I got thinking about the actions one could track with a camera - in particular, going beyond the basic "splatting and wiping" of the Play games. I've come up with an idea, though I have no idea how one would go about implementing it.
Here's the idea. You're a poltergeist in a haunted house. You float your way around through a first-person camera; movement is done by grabbing 'bars' at the side of the picture and dragging them to rotate in that direction, or pulling/pushing to move yourself forwards/backwards.
You can pick things up in this house, quite literally. The camera tracks your hand movements as you move your hand towards a vase on a table and make a gripping motion. The vase gives off a slight glow to indicate that you have grabbed it. You lift your hand up, the vase floats up off the table. You throw it against the wall, it flies against the wall and smashes.

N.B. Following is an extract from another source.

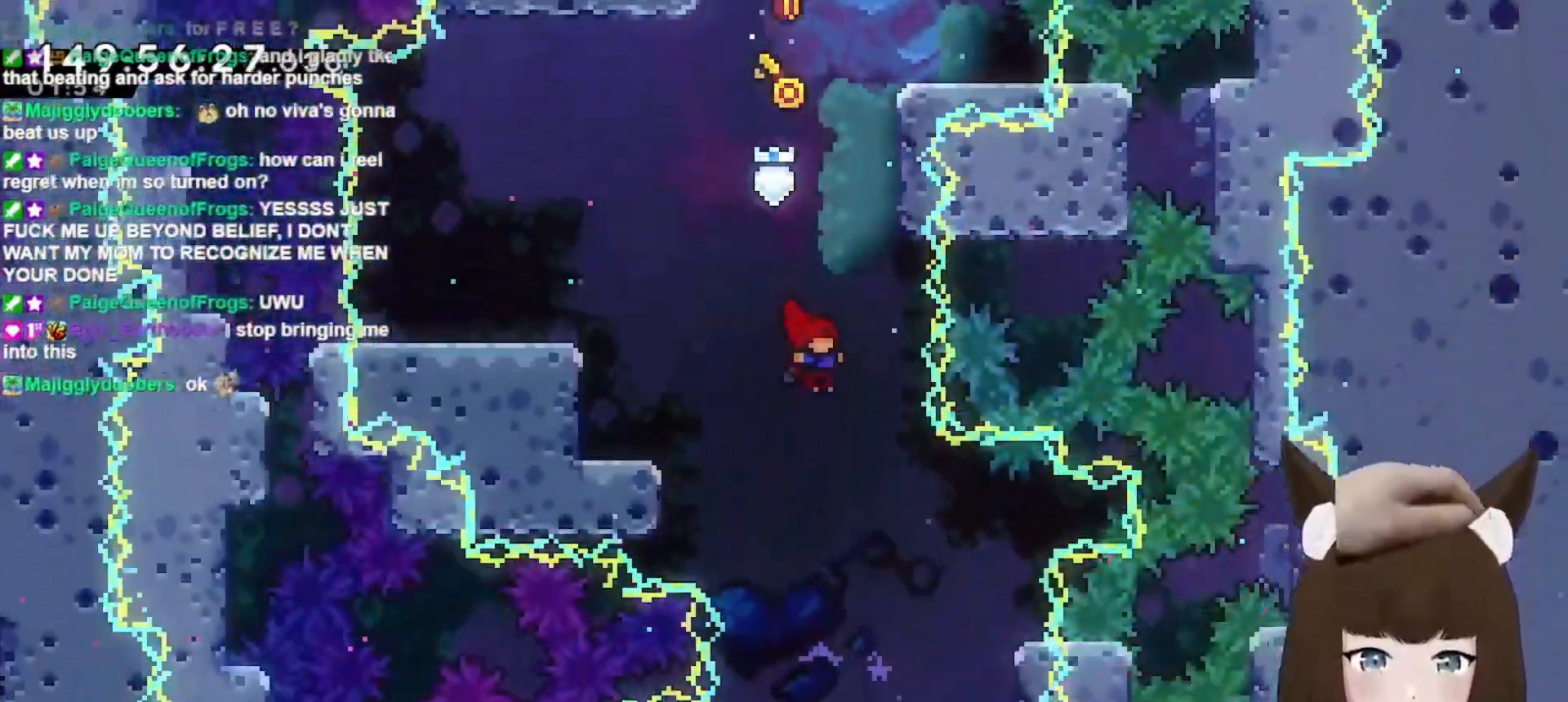
{"keys": [], "events": [[67, "right", "up"]]}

Now, I imagine people could have a fair amount of fun just with an empty house like that, but here's the real showstopper: people. Being a haunted house, it is naturally quite popular with the neighbourhood's local teenagers; you could get small numbers of them turning up to explore, or make out, or whatever it is teenagers do in haunted houses.
What do you do with the people? It's completely up to you. You could make it your mission to scare the living daylights out of them, sending them running from the house, screaming for their mommies. You could try and entice them to stay, if you want the company. You could try and change the social dynamics of their group - give the kid who's been bullied into coming along a chance to see his bullies reduced to quivering wrecks. You could even kill them.
And naturally, they respond to your actions as people would respond to a ghost - fear, wonder, anger, curiosity... it's determined by the character of each visitor.
One of the other things I've been considering is sound analysis. We've got the camera; what if you want to speak to the characters, or make 'wooooo' noises at them? Full-scale speech recognition is not something I'd want to include, partly because of the tech's lack of robustness and its performance requirements, but also because ghosts don't, in general, speak clearly to people; it's much more effective to have characters react to categories of sound, such as "voice," "dog barking," "telephone ringing." Say you're playing the game and your friend comes in to ask you something - the characters on the screen would be going, "Hey, you hear that? Sounds like... voices..." Basic analysis of the properties of the sound would be more achievable, I suspect - defining "telephone ringing" as sound with a certain pitch range and pattern. Mixing in a little bit of voice recognition would be great for creating real scares, though - words like "die" and "kill" and "get out" would all be picked up.
This does all, of course, sound like a bit much for the PS2. I suspect it is; even if the house isn't very large, you're still doing sound/image processing, hardcore physics, and hardcore AI each frame. Plus, the amount of content would be limited - you can only fit a certain number of vases and characters onto a PS2 disc.
Enter Le Eyetoy Alternatif - or as you probably know it, the webcam.